Metabolism and Energy Constraints Shape Intelligence

Third, biological computation is metabolically grounded. The brain operates under strict energy limits, and those limits shape its structure and function everywhere. This is not just an engineering detail. Energy constraints influence what the brain can represent, how it learns, which patterns remain stable, and how information is coordinated and routed. From this perspective, the tight coupling across levels is not accidental complexity. It is an energy optimization strategy that supports robust, flexible intelligence under severe metabolic limits.

The Algorithm Is the Substrate

Taken together, these three features point to a conclusion that can feel strange if you are used to classical computing ideas. Computation in the brain is not abstract symbol manipulation. It is not simply about moving representations around according to formal rules while the physical medium is treated as “mere implementation.” In biological computation, the algorithm is the substrate. The physical organization does not just enable the computation, it is what the computation consists of. Brains do not merely run a program. They are a specific kind of physical process that computes by unfolding through time.

What This Means for AI and Synthetic Minds

This view also exposes a limitation in how people often describe modern AI. Even powerful systems mostly simulate functions. They learn mappings from inputs to outputs, sometimes with impressive generalization, but the computation is still a digital procedure running on hardware built for a very different style of computing. Brains, by contrast, carry out computation in physical time. Continuous fields, ion flows, dendritic integration, local oscillatory coupling, and emergent electromagnetic interactions are not just biological “details” that can be ignored while extracting an abstract algorithm. In our view, these are the computational primitives of the system. They are the mechanisms that enable real-time integration, resilience, and adaptive control.

Not Biology Only, But Biology Like Computation

This does not mean we think consciousness is somehow restricted to carbon-based life. We are not arguing “biology or nothing.” Our claim is narrower and more practical. If consciousness (or mind-like cognition) depends on this kind of computation, then it may require biological-style computational organization, even if it is built in new substrates. The key issue is not whether the substrate is literally biological, but whether the system instantiates the right kind of hybrid, scale-inseparable, metabolically (or more generally energetically) grounded computation.

A Different Target for Building Conscious Machines

That reframes the goal for anyone trying to build synthetic minds. If brain computation cannot be separated from how it is physically realized, then scaling digital AI alone may not be enough. This is not because digital systems cannot become more capable, but because capability is only part of the puzzle. The deeper risk is that we may be optimizing the wrong thing by improving algorithms while leaving the underlying computational ontology unchanged. Biological computationalism suggests that building truly mind-like systems may require new kinds of physical machines whose computation is not organized as software on hardware, but spread across levels, dynamically linked, and shaped by the constraints of real-time physics and energy.

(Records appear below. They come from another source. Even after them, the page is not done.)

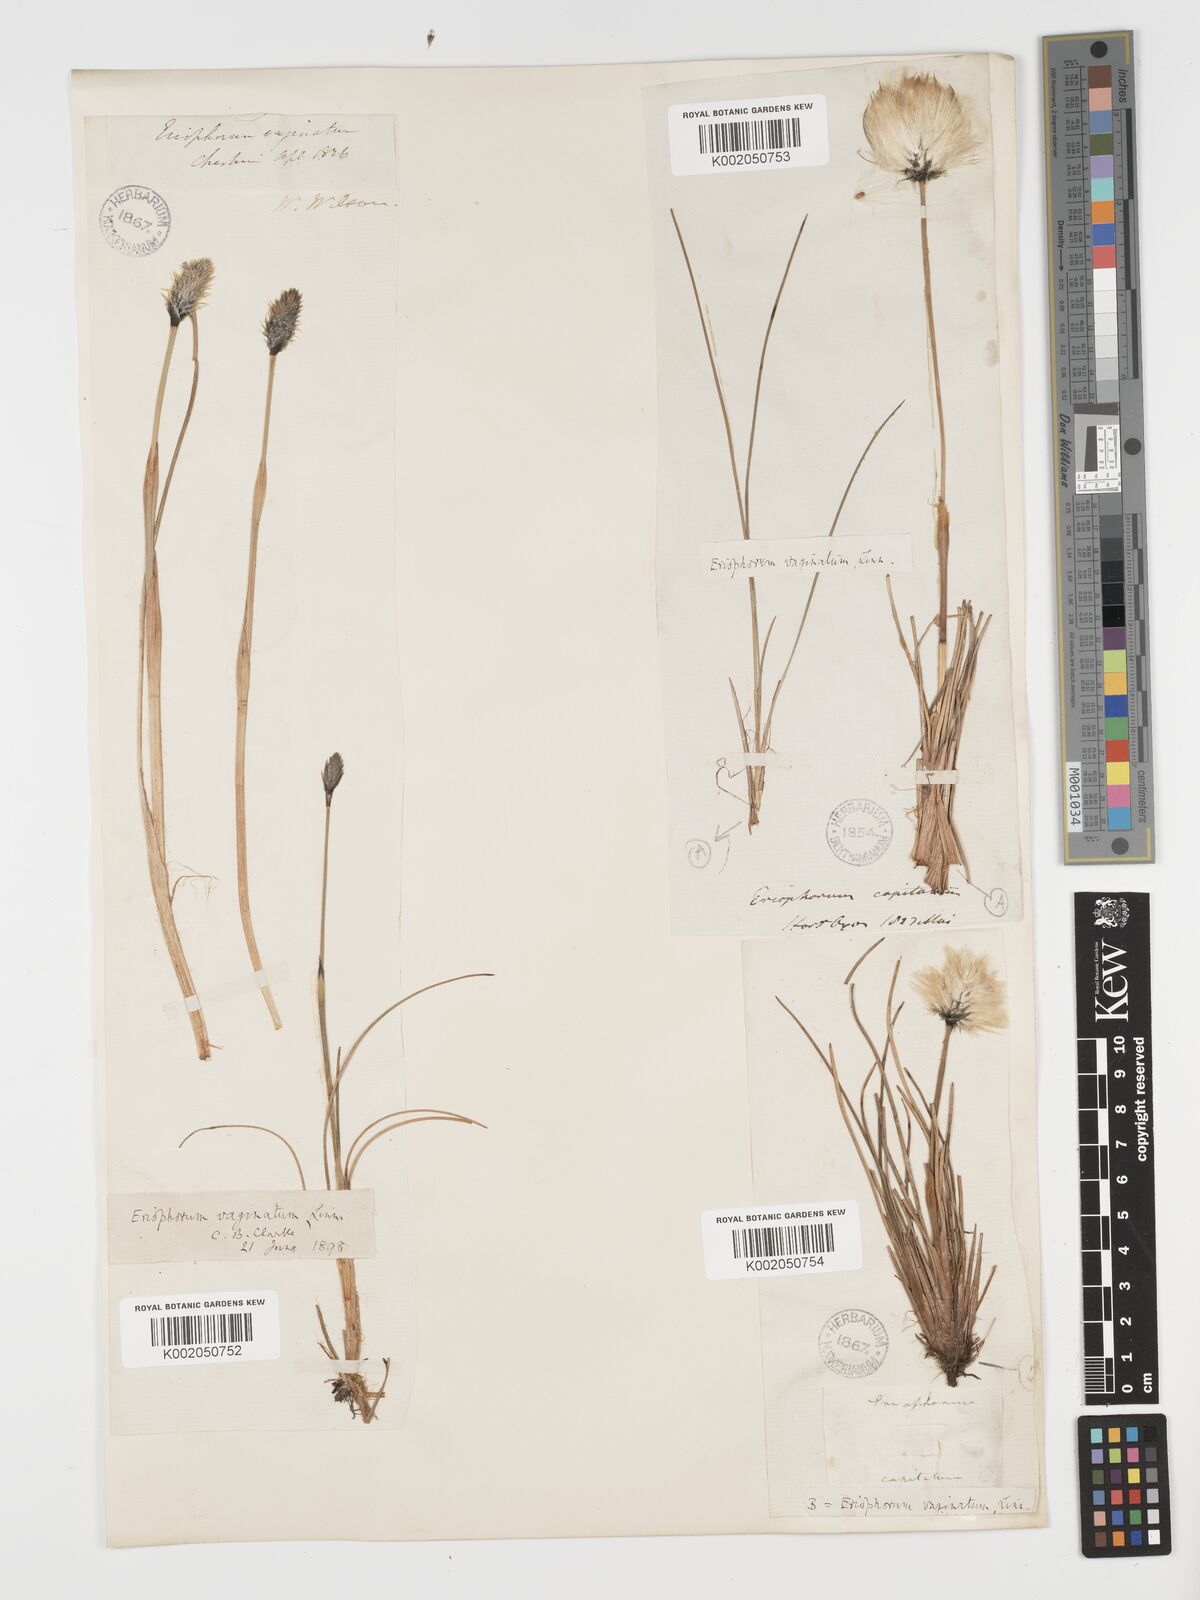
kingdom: Plantae
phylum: Tracheophyta
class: Liliopsida
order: Poales
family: Cyperaceae
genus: Eriophorum
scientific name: Eriophorum vaginatum
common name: Hare's-tail cottongrass
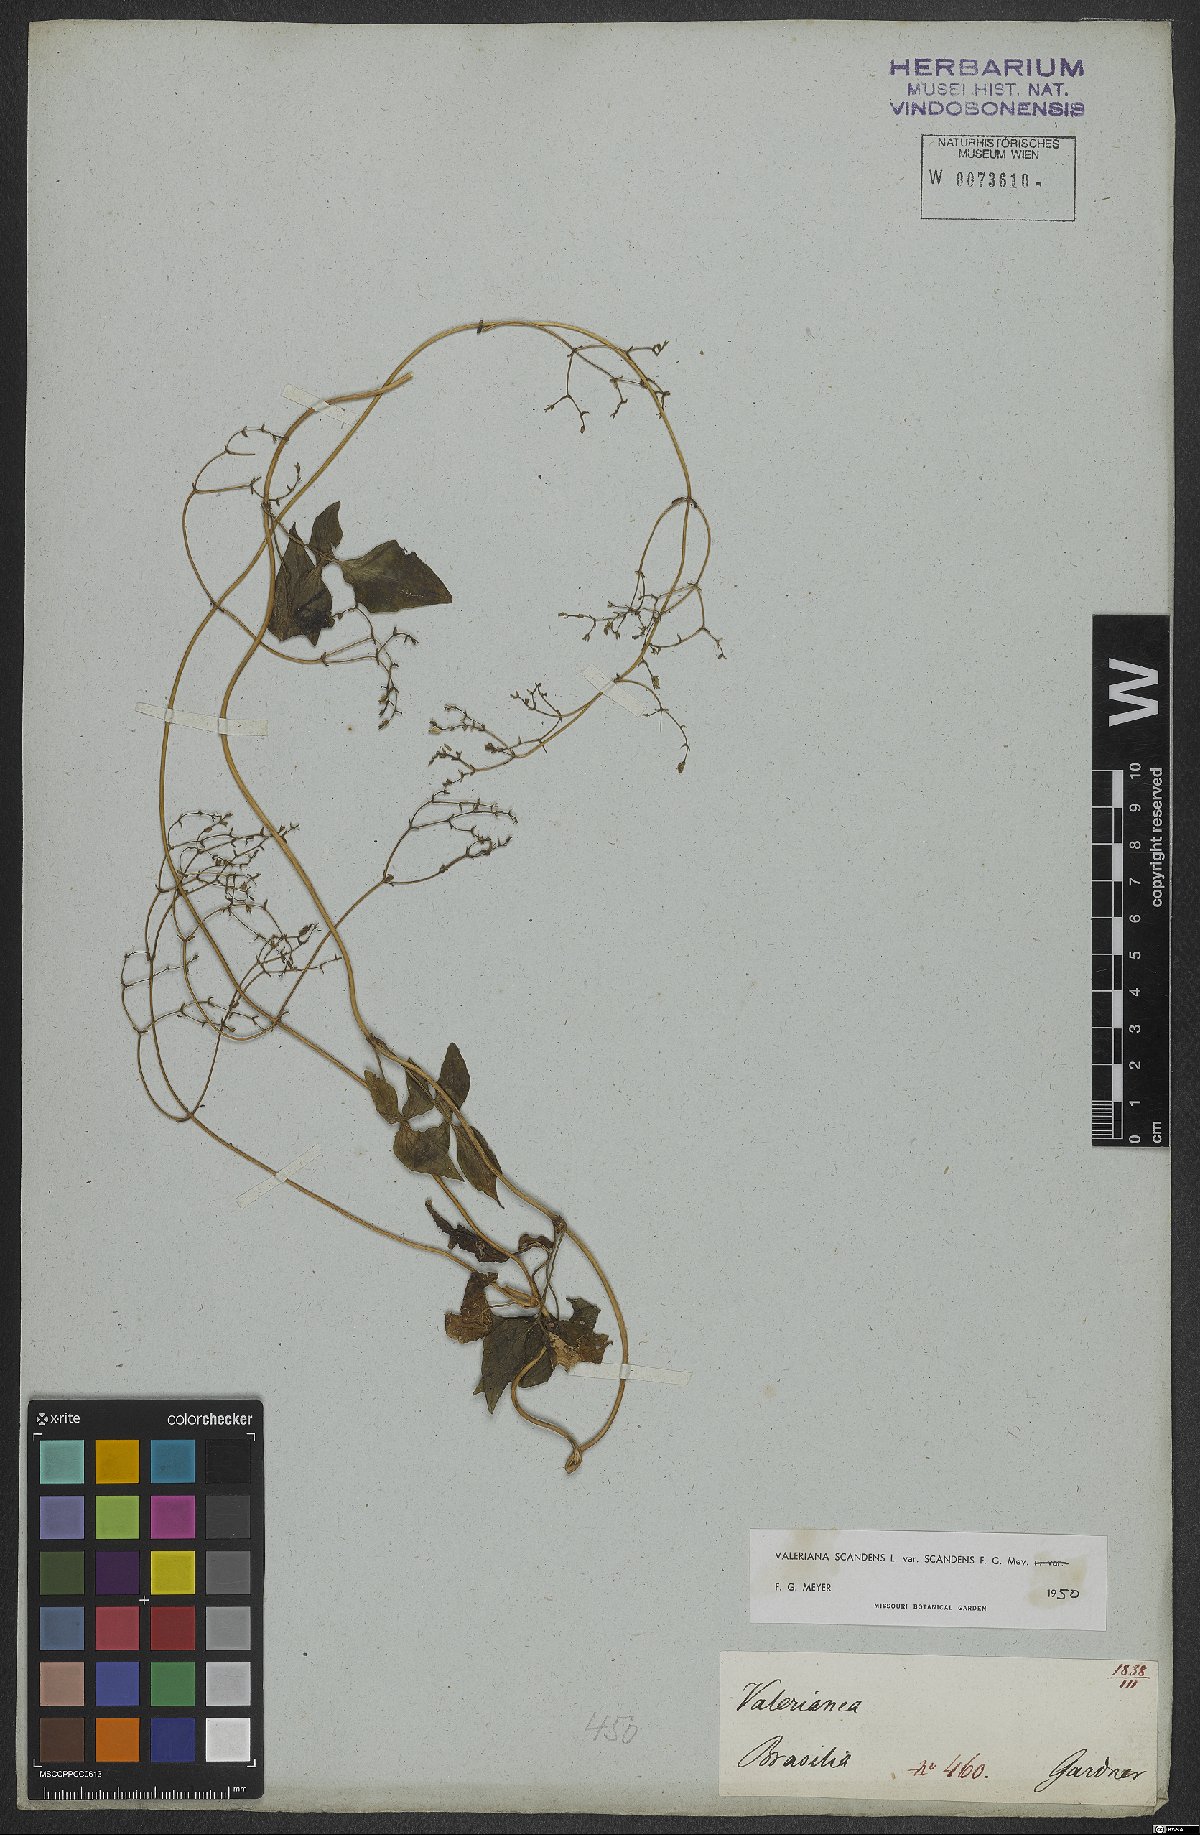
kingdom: Plantae
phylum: Tracheophyta
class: Magnoliopsida
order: Dipsacales
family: Caprifoliaceae
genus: Valeriana
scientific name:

So if we want something like synthetic consciousness, the central question may not be, “What algorithm should we run?” It may be, “What kind of physical system must exist for that algorithm to be inseparable from its own dynamics?” What features are required, including hybrid event-field interactions, multi-scale coupling without clean interfaces, and energetic constraints that shape inference and learning, so that computation is not an abstract description layered on top but an intrinsic property of the system itself?

That is the shift biological computationalism calls for. It moves the challenge from finding the right program to finding the right kind of computing matter.